Excerpted records =
--- --- ---

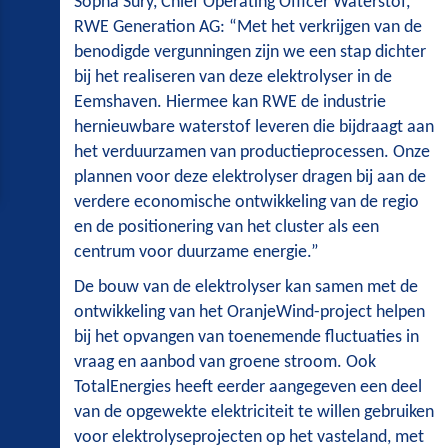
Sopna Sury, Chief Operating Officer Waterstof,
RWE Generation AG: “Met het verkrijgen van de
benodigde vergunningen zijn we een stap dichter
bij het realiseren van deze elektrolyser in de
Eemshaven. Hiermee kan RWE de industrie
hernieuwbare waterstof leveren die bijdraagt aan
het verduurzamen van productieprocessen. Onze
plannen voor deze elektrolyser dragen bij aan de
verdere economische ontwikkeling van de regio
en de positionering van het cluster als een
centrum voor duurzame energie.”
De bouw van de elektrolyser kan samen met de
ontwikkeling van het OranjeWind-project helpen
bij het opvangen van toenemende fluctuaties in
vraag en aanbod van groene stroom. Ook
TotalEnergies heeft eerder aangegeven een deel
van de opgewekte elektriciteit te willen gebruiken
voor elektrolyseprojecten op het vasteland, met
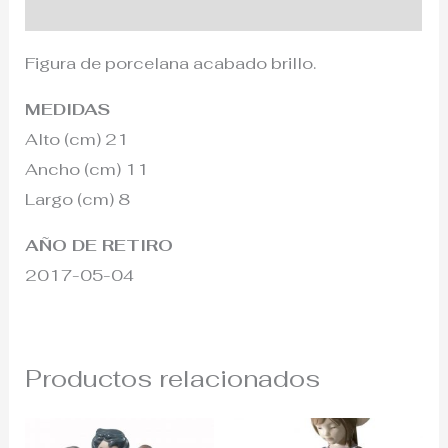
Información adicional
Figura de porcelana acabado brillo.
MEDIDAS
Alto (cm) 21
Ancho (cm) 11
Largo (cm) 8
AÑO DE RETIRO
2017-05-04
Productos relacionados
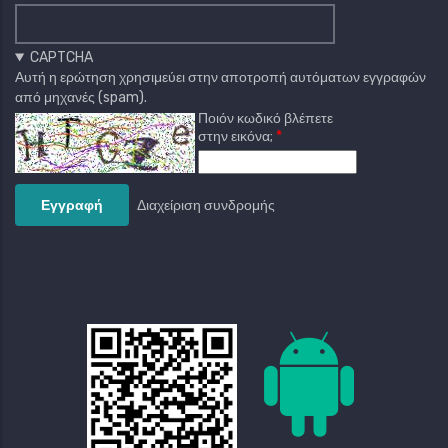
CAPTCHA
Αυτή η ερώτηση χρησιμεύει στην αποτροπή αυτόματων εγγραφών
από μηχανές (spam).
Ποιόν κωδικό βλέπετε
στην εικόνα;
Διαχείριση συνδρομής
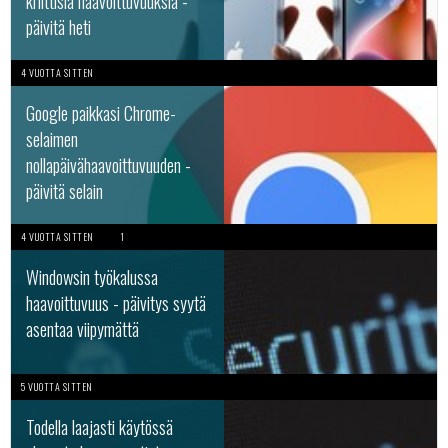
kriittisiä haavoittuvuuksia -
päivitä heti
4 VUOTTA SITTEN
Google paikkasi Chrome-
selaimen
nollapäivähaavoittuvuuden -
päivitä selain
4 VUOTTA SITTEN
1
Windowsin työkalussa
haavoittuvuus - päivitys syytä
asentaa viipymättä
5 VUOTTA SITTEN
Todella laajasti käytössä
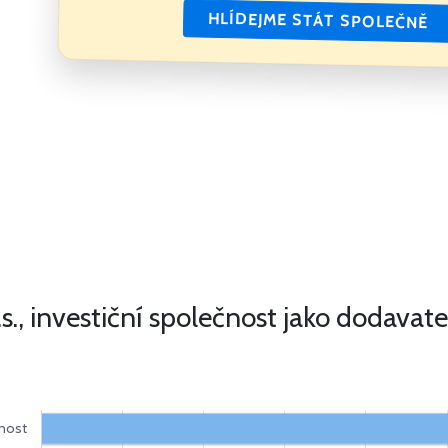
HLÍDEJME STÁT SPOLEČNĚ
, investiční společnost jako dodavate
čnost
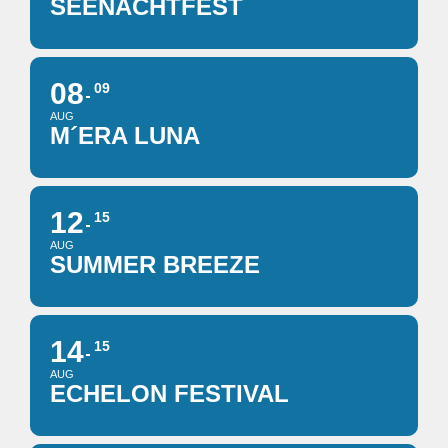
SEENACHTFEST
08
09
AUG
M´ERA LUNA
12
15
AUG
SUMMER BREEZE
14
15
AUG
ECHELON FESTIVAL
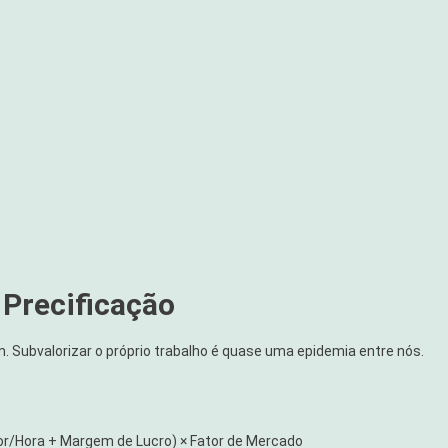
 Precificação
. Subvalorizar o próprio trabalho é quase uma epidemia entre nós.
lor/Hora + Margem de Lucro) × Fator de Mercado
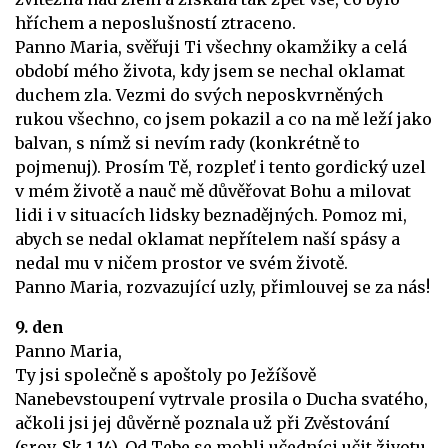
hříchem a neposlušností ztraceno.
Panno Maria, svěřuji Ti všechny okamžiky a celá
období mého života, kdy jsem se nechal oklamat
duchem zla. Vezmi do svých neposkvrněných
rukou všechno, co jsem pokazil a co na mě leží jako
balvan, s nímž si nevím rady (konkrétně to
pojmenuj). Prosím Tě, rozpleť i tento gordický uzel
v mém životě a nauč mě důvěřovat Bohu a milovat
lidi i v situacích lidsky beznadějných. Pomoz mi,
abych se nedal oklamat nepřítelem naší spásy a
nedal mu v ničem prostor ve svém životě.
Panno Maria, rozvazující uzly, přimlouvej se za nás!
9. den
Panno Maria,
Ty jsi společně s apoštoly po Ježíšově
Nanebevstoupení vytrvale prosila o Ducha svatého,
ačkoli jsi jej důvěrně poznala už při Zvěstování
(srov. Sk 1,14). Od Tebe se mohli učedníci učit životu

--- --- ---

Write the material above out again exactly as it reads, but don't carry over the pictures.

Written response =
Sopna Sury, Chief Operating Officer Waterstof,
RWE Generation AG: “Met het verkrijgen van de
benodigde vergunningen zijn we een stap dichter
bij het realiseren van deze elektrolyser in de
Eemshaven. Hiermee kan RWE de industrie
hernieuwbare waterstof leveren die bijdraagt aan
het verduurzamen van productieprocessen. Onze
plannen voor deze elektrolyser dragen bij aan de
verdere economische ontwikkeling van de regio
en de positionering van het cluster als een
centrum voor duurzame energie.”
De bouw van de elektrolyser kan samen met de
ontwikkeling van het OranjeWind-project helpen
bij het opvangen van toenemende fluctuaties in
vraag en aanbod van groene stroom. Ook
TotalEnergies heeft eerder aangegeven een deel
van de opgewekte elektriciteit te willen gebruiken
voor elektrolyseprojecten op het vasteland, met
Información adicional
Figura de porcelana acabado brillo.
MEDIDAS
Alto (cm) 21
Ancho (cm) 11
Largo (cm) 8
AÑO DE RETIRO
2017-05-04
Productos relacionados
CAPTCHA
Αυτή η ερώτηση χρησιμεύει στην αποτροπή αυτόματων εγγραφών
από μηχανές (spam).
Ποιόν κωδικό βλέπετε
στην εικόνα;
Διαχείριση συνδρομής
kriittisiä haavoittuvuuksia -
päivitä heti
4 VUOTTA SITTEN
Google paikkasi Chrome-
selaimen
nollapäivähaavoittuvuuden -
päivitä selain
4 VUOTTA SITTEN
1
Windowsin työkalussa
haavoittuvuus - päivitys syytä
asentaa viipymättä
5 VUOTTA SITTEN
Todella laajasti käytössä
HLÍDEJME STÁT SPOLEČNĚ
, investiční společnost jako dodavate
čnost
SEENACHTFEST
08
09
AUG
M´ERA LUNA
12
15
AUG
SUMMER BREEZE
14
15
AUG
ECHELON FESTIVAL
 Precificação
. Subvalorizar o próprio trabalho é quase uma epidemia entre nós.
lor/Hora + Margem de Lucro) × Fator de Mercado
hříchem a neposlušností ztraceno.
Panno Maria, svěřuji Ti všechny okamžiky a celá
období mého života, kdy jsem se nechal oklamat
duchem zla. Vezmi do svých neposkvrněných
rukou všechno, co jsem pokazil a co na mě leží jako
balvan, s nímž si nevím rady (konkrétně to
pojmenuj). Prosím Tě, rozpleť i tento gordický uzel
v mém životě a nauč mě důvěřovat Bohu a milovat
lidi i v situacích lidsky beznadějných. Pomoz mi,
abych se nedal oklamat nepřítelem naší spásy a
nedal mu v ničem prostor ve svém životě.
Panno Maria, rozvazující uzly, přimlouvej se za nás!
9. den
Panno Maria,
Ty jsi společně s apoštoly po Ježíšově
Nanebevstoupení vytrvale prosila o Ducha svatého,
ačkoli jsi jej důvěrně poznala už při Zvěstování
(srov. Sk 1,14). Od Tebe se mohli učedníci učit životu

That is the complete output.